The Secretary of State said, “They are going to do everything they can to exploit this situation.”
She was correct.
50.
THE PRESIDENT’S ADDRESS TO THE NATION WAS SCHEDULED for twelve p.m. Eastern Time. For once, the administration did not have to wrangle with the networks to get them to cover the speech. Upon landing, the President was hustled to a studio at Fort DeRussy in Honolulu. Almost immediately the schedule began to slip. The President was traveling with a single speechwriter, who had been brought along to draft valedictory remarks after the South China Sea Agreement was signed. Instead, she was awakened in the middle of the night and told to write a fifteen-minute national address on a subject she knew nothing about. The President angrily rejected the first draft, which was heavy on Pearl Harbor imagery. He snarled, “Pearl Harbor was the beginning of World War II. What I’m trying to convey here is that everything is going to be okay.” The Communications Director wrote a short draft himself, but the President was unhappy with that as well, taking a Montblanc pen in his left hand and crossing out the whole first paragraph, then, as he read on, the whole second paragraph, before tossing the whole thing aside. “I need something short, straightforward, and reassuring,” he said. “Do I have to write this myself?”

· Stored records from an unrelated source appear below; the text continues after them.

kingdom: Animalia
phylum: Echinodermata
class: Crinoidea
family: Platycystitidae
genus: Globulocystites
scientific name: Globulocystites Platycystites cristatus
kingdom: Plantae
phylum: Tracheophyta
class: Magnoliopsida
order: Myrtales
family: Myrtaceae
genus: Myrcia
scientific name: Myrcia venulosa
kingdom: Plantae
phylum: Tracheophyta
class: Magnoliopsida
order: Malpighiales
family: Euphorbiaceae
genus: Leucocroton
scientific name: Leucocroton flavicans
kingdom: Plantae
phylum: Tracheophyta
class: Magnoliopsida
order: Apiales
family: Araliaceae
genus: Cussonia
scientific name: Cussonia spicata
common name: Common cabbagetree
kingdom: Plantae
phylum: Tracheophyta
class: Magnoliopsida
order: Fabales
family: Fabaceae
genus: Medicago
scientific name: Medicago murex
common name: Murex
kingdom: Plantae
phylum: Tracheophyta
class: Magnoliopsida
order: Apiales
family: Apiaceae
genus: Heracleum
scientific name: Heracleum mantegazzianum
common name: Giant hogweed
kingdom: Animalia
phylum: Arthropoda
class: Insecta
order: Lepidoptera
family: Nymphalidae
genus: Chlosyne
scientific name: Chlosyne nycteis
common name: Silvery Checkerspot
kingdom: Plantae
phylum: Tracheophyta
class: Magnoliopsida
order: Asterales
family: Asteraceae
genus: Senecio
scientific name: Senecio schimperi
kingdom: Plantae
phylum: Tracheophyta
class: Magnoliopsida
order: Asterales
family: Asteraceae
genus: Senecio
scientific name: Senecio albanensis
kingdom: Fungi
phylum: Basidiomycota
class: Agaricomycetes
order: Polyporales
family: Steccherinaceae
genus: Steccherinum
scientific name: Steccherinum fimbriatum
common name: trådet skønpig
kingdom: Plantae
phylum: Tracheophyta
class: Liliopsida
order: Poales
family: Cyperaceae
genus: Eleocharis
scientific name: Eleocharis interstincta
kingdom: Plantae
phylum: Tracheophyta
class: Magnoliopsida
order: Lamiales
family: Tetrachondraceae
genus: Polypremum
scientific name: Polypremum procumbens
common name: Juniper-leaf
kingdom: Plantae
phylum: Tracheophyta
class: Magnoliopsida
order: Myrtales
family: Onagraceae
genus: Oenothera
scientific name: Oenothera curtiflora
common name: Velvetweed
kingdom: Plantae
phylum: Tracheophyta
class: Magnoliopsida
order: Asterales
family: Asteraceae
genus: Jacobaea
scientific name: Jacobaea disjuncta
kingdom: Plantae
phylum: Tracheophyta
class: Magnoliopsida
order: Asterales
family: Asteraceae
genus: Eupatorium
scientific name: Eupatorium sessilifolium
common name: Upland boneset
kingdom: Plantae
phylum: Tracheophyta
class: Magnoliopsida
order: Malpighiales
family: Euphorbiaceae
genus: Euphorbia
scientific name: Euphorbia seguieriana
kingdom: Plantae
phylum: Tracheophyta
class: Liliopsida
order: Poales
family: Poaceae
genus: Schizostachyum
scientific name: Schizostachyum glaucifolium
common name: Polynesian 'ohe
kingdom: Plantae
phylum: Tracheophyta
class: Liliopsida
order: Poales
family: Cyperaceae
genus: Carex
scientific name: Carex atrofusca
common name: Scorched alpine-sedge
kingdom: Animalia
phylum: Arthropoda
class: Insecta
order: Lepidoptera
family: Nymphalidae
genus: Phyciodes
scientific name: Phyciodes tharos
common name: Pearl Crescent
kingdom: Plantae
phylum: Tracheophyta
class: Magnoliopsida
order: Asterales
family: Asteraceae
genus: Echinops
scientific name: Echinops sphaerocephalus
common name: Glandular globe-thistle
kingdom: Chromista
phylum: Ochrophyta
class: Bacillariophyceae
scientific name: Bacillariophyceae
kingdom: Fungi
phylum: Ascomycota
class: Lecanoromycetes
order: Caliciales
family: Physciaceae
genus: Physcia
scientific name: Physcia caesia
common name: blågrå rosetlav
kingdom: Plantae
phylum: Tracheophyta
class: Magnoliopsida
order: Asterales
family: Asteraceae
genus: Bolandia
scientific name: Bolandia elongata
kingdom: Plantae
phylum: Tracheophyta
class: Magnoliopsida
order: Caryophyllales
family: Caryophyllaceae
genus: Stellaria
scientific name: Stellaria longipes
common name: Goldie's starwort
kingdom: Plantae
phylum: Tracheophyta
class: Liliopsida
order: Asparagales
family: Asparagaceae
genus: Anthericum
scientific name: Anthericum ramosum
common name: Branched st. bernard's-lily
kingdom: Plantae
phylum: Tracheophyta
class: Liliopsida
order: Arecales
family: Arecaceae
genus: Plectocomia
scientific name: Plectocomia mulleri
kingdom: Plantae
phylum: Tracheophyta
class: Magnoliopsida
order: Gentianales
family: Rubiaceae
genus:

Shortly after five a.m. Hawaii time, the President was ushered into a small, secure conference room at Fort DeRussy along with the Strategist and the Chief of Staff. There were still no draft remarks. The Communications Director was working frantically with the studio crew to find an appropriate backdrop for the talk, something that would approximate the Oval Office. The television studio at Fort DeRussy had a digital background; the producer could manipulate the scene behind the President with the click of a mouse, like changing screensavers. The Communications Director leaned over the producer’s shoulder as they tried out backdrops, most of which had been designed for military briefings. The first digital background showed the Pearl Harbor Memorial, with an expanse of ocean and blue sky. “That’s the U.S.S. Missouri Memorial,” the producer explained.